The North Dakota Public Service Commission sent a message this week that landowners’ rights do matter. The commission unanimously voted to order Minnesota Power to remove or relocate a wind turbine.
The three-member commission gave Minnesota Power six months to complete the action. The company can either move the turbine farther away from an Oliver County home or leave it down.
The Kessler family filed a complaint with the PSC last year arguing the turbine is within 1,125 feet of the house. The company had agreed to maintain a 1,400-foot buffer between turbines and occupied residences at its Bison wind farm that straddles Morton and Oliver counties.
There was debate over what constitutes an occupied home since state law doesn’t define it. The PSC decided the Kessler home was occupied. Keith and Deanna Kessler purchased the home in 1988 and lived in it. Their children continue to use it during the summers and plan to do so in the future.
PSC Chair Julie Fedorchak said the company never checked with the family to see if they were living in the home. Instead, Minnesota Power relied on plat books, satellite information and site visits. Despite the lawn being mowed, the company decided the home was unoccupied.
Fedorchak was right when she said it would have been easy for the company to contact the family. By skipping personal contact, the company got the result it wanted.
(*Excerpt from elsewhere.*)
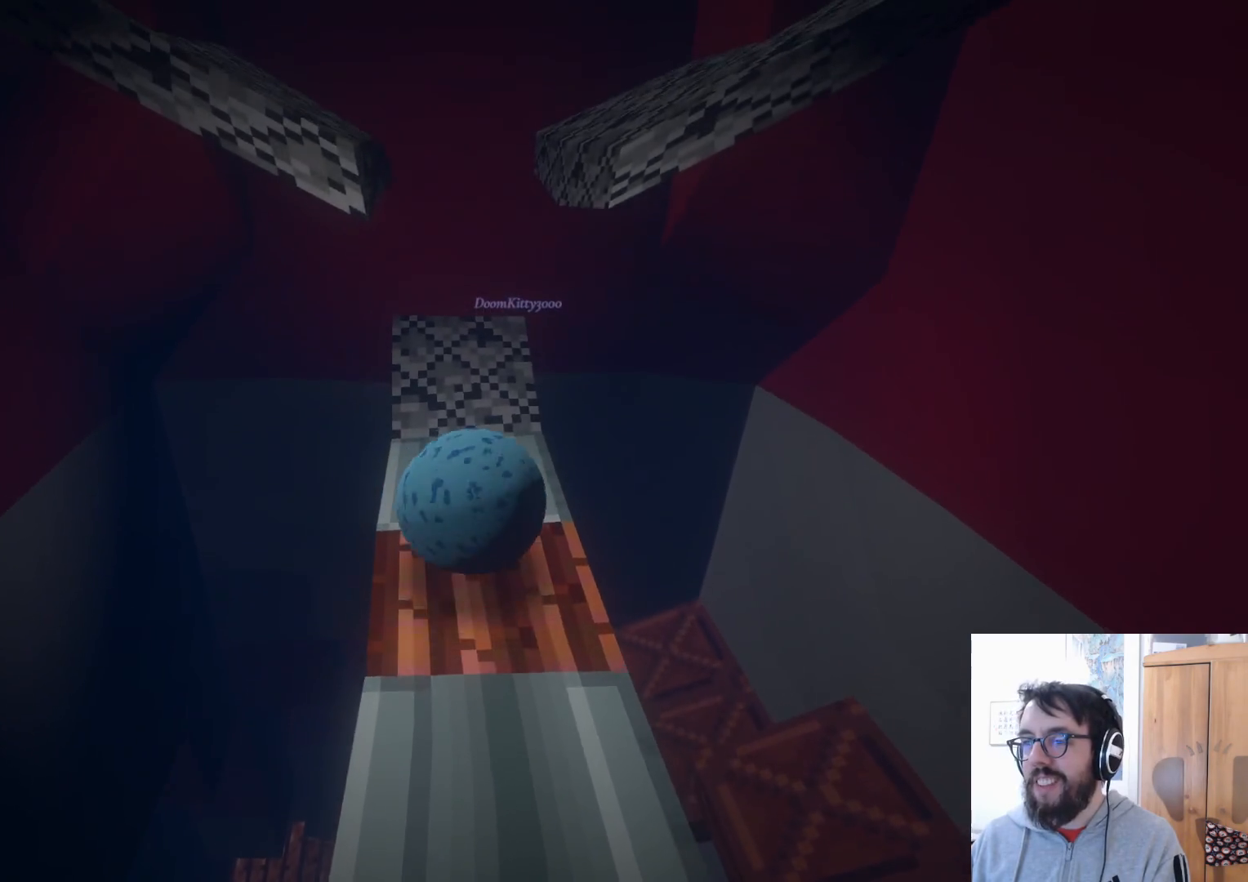
{"dt_ms": 500, "buttons": [], "left_stick": "up", "right_stick": "center", "events": [[17, "left_stick", "up-left"], [267, "left_stick", "up"]]}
The Tribune editorial board believes the PSC made the right decision in upholding the family’s rights.
The Kessler family participates in the Bison wind farm with several turbines on their property. Anyone who signs up for a similar project should expect the company to follow the rules.
“It’s uncommon for a small landowner to go up against a big company like this, but we didn’t just do it for ourselves. We did it for future generations,” Keith Kessler said after the decision.
He also said the Legislature should require more distance between wind turbines and residences, citing noise as an issue. The Tribune agrees, and not just with wind turbines. Natural gas flaring can cause considerable disturbance to homes in the oil patch.
North Dakota has been eager, especially in the early stages of the latest oil boom, to encourage energy development. Decisions seemed to favor companies poised to invest millions in development in the state.
It was easy to side with companies over isolated landowners who didn’t have much clout.
The Legislature needs to review the ongoing complaints from landowners about energy development. Yes, many landowners are benefiting from development. They welcome the money they receive from companies because it allows them to maintain the rural lifestyle they love. However, if the noise and other environmental factors overwhelm them, that lifestyle becomes diminished.
The PSC decision recognizes the rights of landowners to a degree of privacy. The removal or relocation of the turbine could cost Minnesota Power more than $1 million. It sends a message to other energy companies that not following the rules can have costly consequences.